What needs to be done -> Copy each line of the listing that includes "Left".

Available records ->

━━━━━━━━━━

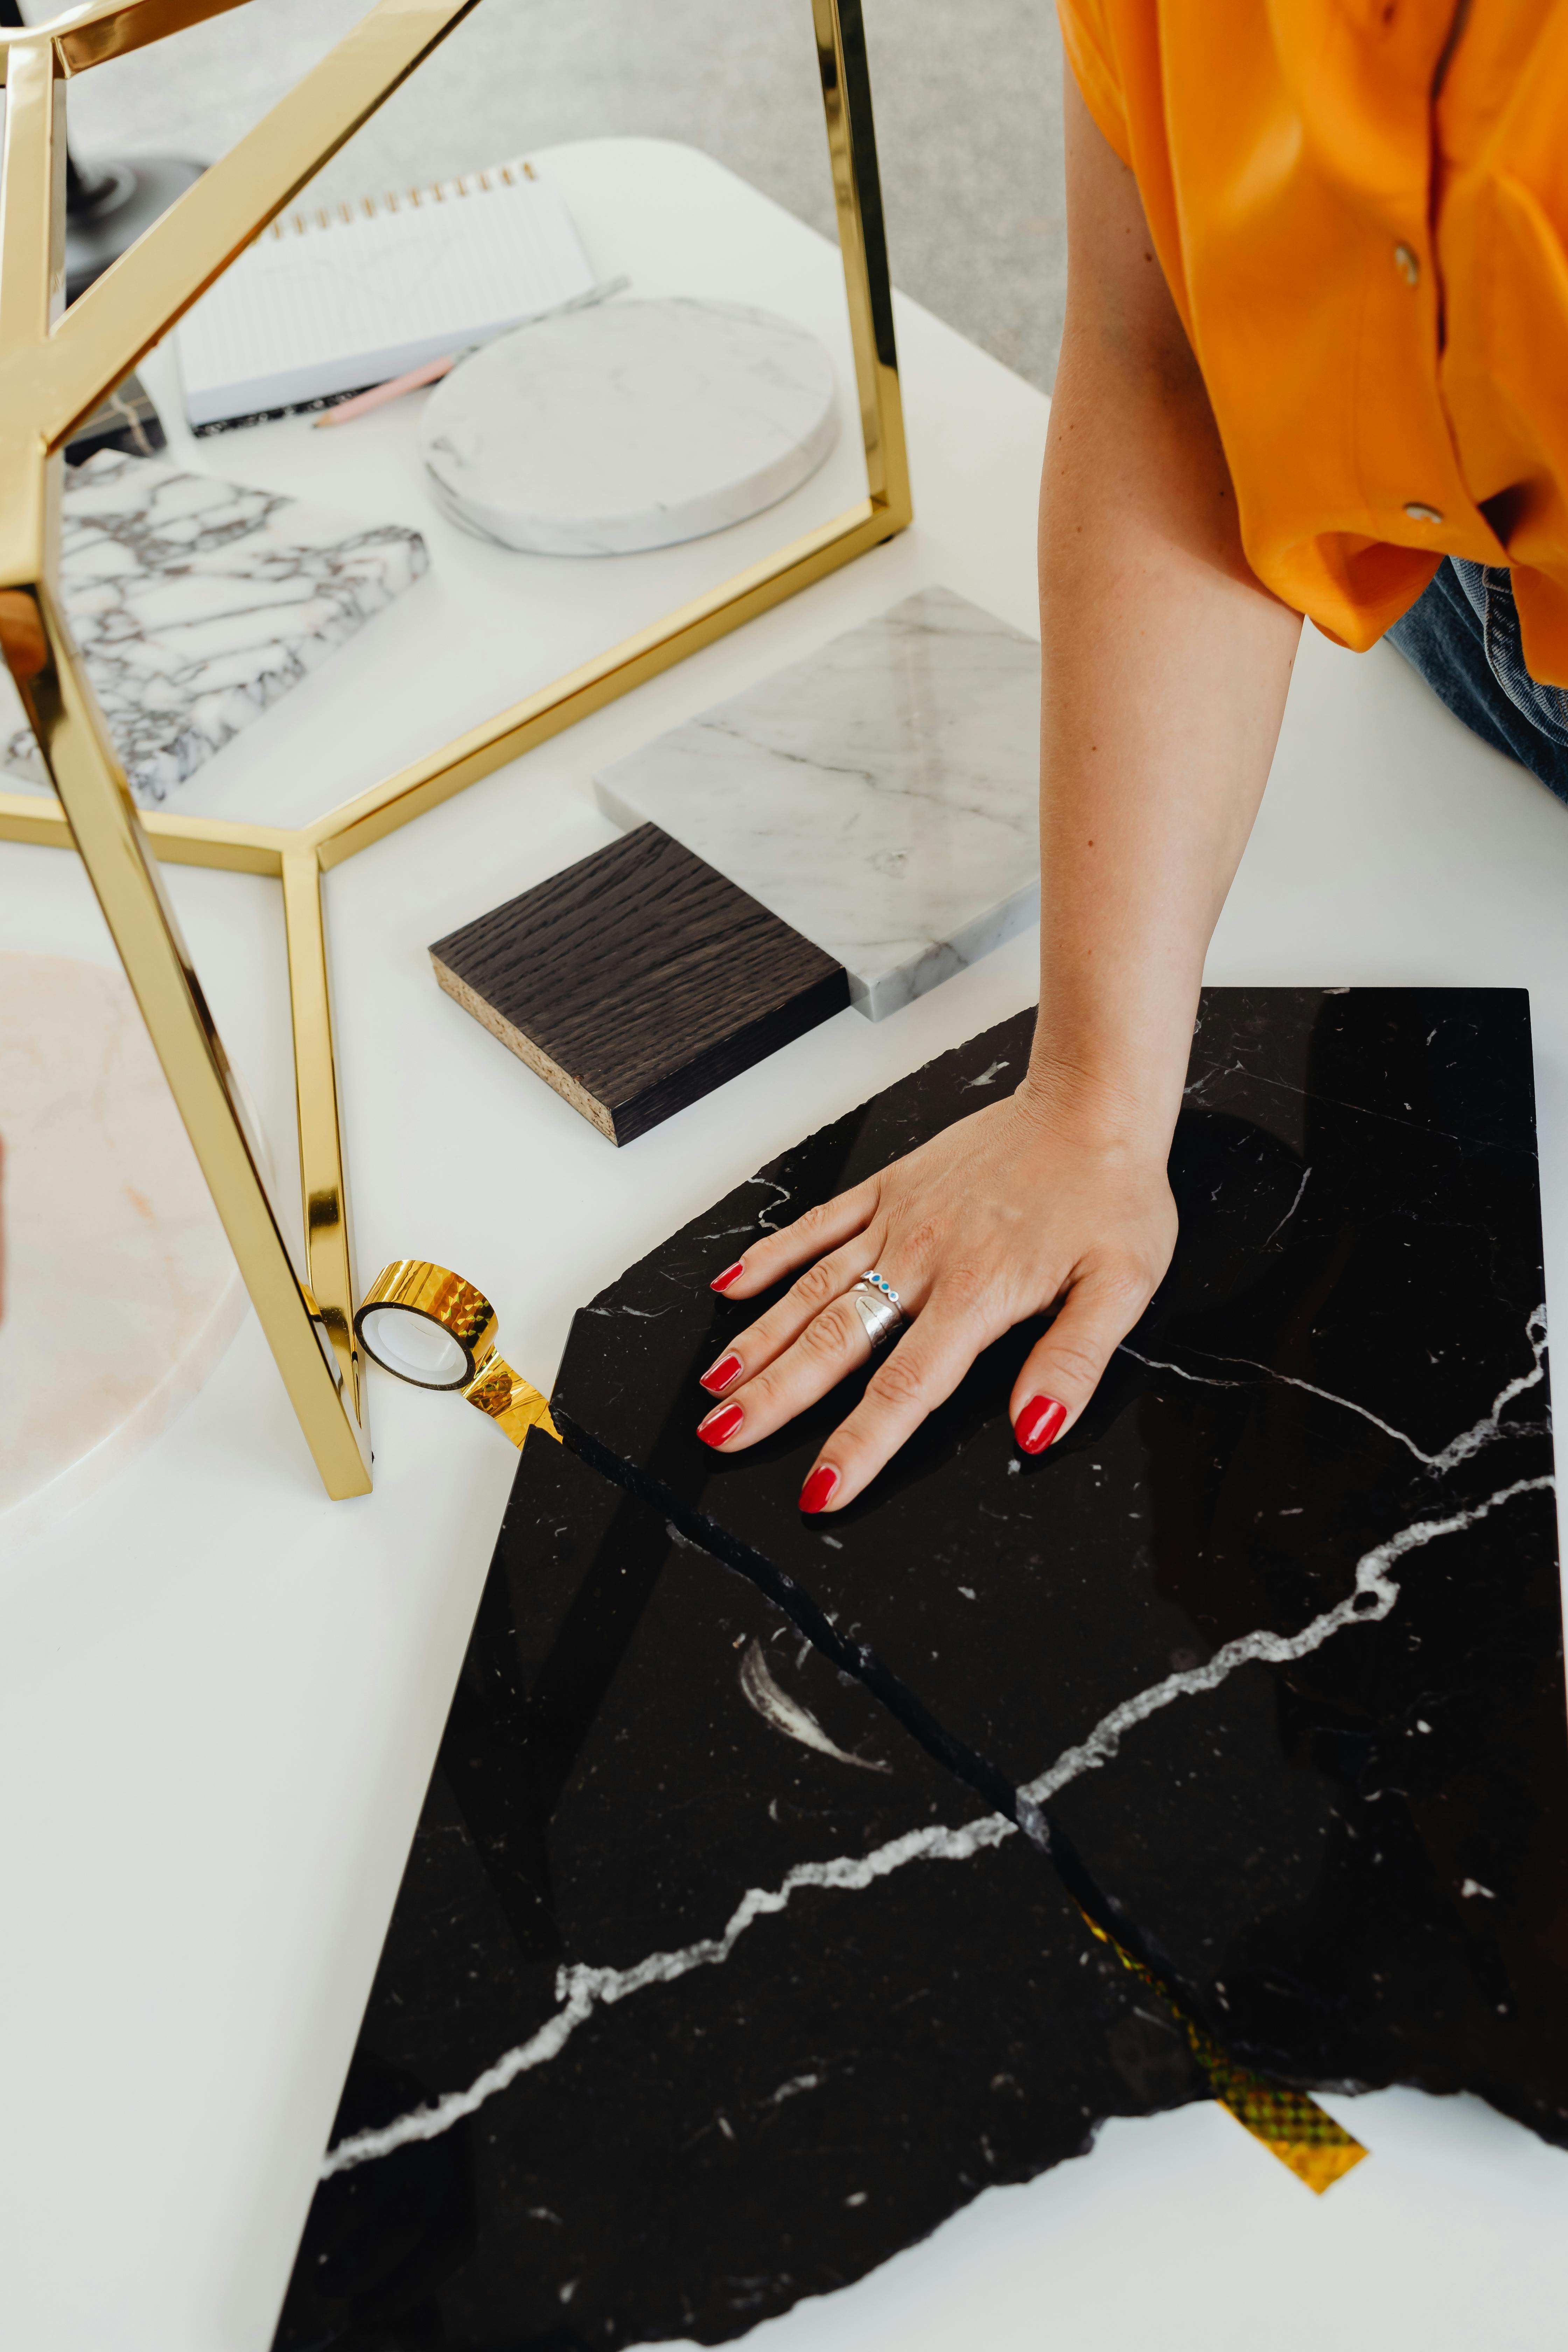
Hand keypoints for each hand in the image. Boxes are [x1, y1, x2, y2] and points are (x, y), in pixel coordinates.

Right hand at [694, 1081, 1178, 1511]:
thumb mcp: (1121, 1286)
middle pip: (835, 1341)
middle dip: (774, 1398)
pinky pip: (820, 1223)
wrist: (1093, 1103)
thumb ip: (1073, 1360)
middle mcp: (925, 1259)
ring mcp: (900, 1221)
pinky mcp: (892, 1186)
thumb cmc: (1111, 1193)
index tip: (822, 1489)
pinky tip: (731, 1286)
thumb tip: (1036, 1426)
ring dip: (760, 1339)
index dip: (860, 1444)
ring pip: (813, 1289)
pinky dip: (772, 1255)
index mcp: (978, 1293)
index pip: (905, 1387)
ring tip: (716, 1384)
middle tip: (721, 1437)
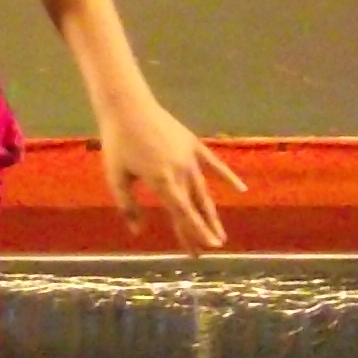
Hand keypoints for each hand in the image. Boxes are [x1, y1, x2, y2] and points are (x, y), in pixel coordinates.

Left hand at [99, 96, 245, 252]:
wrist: (128, 106)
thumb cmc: (118, 142)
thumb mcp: (116, 177)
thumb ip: (128, 206)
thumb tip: (138, 231)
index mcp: (161, 181)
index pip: (182, 213)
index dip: (195, 232)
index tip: (206, 249)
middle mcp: (181, 171)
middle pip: (194, 207)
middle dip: (201, 231)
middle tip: (208, 251)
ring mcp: (190, 158)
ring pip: (204, 191)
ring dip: (211, 214)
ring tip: (220, 235)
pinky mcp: (193, 145)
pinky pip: (214, 164)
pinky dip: (228, 178)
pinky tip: (241, 190)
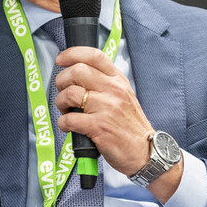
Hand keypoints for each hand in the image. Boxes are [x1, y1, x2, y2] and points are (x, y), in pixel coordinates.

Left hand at [53, 47, 152, 176]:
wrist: (145, 152)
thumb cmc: (130, 126)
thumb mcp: (124, 96)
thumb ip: (105, 83)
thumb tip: (78, 73)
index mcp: (118, 80)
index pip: (95, 55)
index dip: (73, 53)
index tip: (61, 59)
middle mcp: (113, 90)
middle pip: (77, 71)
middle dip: (62, 81)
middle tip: (63, 92)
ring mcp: (106, 108)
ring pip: (70, 94)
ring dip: (61, 102)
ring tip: (66, 110)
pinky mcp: (98, 127)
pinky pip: (69, 119)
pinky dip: (63, 123)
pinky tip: (68, 126)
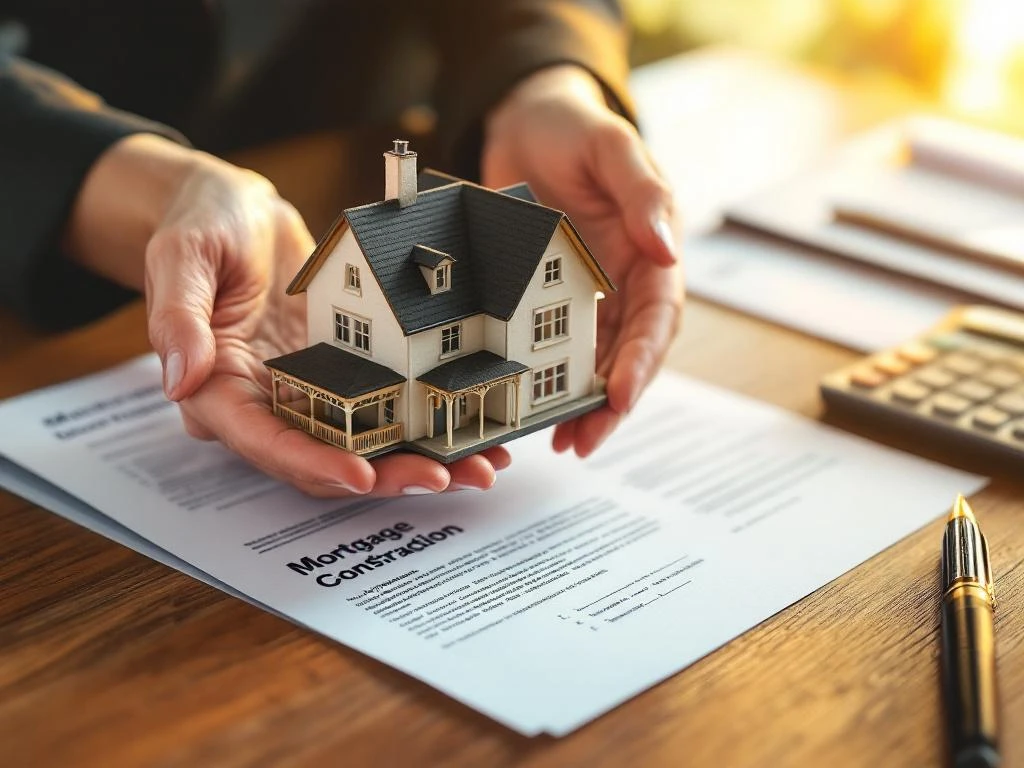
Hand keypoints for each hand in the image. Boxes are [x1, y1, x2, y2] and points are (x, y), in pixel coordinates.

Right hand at [66, 135, 508, 495]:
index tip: (361, 475)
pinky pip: (382, 410)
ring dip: (414, 462)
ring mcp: (305, 393)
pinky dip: (423, 425)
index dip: (313, 462)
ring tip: (475, 468)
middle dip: (381, 475)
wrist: (240, 212)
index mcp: (218, 388)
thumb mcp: (183, 255)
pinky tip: (471, 432)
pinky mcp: (340, 377)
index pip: (263, 441)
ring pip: (360, 445)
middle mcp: (264, 404)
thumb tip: (180, 379)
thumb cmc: (205, 227)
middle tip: (441, 476)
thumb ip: (178, 317)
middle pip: (322, 458)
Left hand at [482, 66, 684, 456]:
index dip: (642, 360)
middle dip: (611, 402)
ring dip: (583, 405)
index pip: (657, 317)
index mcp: (653, 251)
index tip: (619, 395)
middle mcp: (628, 280)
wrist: (526, 122)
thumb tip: (667, 248)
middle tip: (584, 441)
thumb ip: (642, 192)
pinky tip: (534, 410)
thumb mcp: (611, 147)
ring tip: (562, 443)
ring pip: (596, 361)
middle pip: (630, 353)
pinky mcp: (554, 297)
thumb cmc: (576, 129)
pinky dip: (550, 380)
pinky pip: (558, 347)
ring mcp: (592, 292)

━━━━━━━━━━

Result of the exercise ->
Left hand at [99, 96, 245, 252]:
Left hand at [53, 47, 152, 176]:
Left hand at [482, 66, 684, 456]:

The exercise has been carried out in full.